To get medication directly to the site of the patient’s malignant brain tumour, scientists infused the patient's bloodstream with a chemotherapy drug and also with tiny, microscopic bubbles, which are smaller than red blood cells and can pass freely through blood.
Using MRI-guided low intensity sound waves, the team targeted blood vessels in the blood-brain barrier near the site of the tumour and used ultrasound waves to vibrate the microbubbles, which in turn loosened the tight cell junctions that hold the blood-brain barrier together. With the junctions loosened sufficiently, the chemotherapy drug flowed past the barrier and deposited within the targeted tumour site.
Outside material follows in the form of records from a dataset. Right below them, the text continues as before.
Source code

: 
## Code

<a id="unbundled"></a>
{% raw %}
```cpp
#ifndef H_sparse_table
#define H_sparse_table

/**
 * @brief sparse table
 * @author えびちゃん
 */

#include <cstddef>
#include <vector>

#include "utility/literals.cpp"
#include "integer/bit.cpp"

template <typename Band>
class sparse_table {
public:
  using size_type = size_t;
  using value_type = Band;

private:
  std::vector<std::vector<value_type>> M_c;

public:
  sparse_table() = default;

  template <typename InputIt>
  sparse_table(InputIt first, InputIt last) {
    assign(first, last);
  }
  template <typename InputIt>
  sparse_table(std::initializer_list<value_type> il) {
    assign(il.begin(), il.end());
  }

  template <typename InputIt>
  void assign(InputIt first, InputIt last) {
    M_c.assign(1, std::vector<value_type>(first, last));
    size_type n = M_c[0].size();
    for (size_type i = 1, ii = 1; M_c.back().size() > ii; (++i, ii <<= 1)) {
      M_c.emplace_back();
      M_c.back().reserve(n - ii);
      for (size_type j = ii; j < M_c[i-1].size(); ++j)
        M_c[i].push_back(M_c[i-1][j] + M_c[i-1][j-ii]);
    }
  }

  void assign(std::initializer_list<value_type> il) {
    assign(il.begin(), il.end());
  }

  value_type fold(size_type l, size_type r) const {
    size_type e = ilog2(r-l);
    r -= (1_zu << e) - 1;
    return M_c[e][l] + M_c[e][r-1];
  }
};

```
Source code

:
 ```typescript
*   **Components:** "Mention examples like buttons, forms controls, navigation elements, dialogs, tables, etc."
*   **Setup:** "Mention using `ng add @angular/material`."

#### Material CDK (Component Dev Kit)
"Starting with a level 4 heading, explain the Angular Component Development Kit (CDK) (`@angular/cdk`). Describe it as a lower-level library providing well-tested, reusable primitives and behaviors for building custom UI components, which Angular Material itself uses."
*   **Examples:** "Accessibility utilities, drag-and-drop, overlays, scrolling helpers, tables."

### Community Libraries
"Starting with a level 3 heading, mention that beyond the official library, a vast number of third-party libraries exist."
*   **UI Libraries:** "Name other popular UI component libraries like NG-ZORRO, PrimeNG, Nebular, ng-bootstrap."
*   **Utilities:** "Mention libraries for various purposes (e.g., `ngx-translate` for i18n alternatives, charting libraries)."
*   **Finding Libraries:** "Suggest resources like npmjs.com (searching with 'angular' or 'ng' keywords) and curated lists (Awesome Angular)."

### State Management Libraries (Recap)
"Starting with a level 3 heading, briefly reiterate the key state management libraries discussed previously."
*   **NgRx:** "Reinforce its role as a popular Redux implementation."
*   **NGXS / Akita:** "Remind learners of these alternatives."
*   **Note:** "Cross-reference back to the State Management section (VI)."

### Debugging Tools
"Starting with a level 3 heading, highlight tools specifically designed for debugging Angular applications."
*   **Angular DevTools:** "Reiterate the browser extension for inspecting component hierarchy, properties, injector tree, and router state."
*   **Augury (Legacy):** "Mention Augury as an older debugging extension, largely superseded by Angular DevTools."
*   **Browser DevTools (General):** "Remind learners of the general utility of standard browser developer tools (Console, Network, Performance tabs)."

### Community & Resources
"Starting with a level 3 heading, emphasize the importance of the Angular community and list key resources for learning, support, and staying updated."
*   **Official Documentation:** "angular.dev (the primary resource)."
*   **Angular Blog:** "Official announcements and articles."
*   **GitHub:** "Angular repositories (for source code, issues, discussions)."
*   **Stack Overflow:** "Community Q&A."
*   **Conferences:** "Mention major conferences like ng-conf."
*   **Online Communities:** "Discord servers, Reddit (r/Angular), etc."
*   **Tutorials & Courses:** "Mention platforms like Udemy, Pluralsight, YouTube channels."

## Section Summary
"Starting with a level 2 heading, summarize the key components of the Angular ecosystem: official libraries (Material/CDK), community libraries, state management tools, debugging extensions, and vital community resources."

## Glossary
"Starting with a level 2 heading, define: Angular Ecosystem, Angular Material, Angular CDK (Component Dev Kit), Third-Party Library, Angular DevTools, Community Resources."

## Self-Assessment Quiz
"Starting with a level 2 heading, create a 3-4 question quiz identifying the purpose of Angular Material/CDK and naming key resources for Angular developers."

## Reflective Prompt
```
This amazing breakthrough is the result of close to two decades’ research by researchers at Sunnybrook Research Institute and industry partner Insightec, and could pave the way for addressing all manner of brain diseases, and not just cancer – but also Alzheimer’s disease, Parkinson’s disease, psychiatric conditions and more.
“Breaching this barrier opens up a new frontier in treating brain disorders,” said Neal Kassell, chairman of the Focused Ultrasound Foundation, which funded the research. “We are encouraged by the momentum building for the use of focused ultrasound to non-invasively deliver therapies for a number of brain disorders.”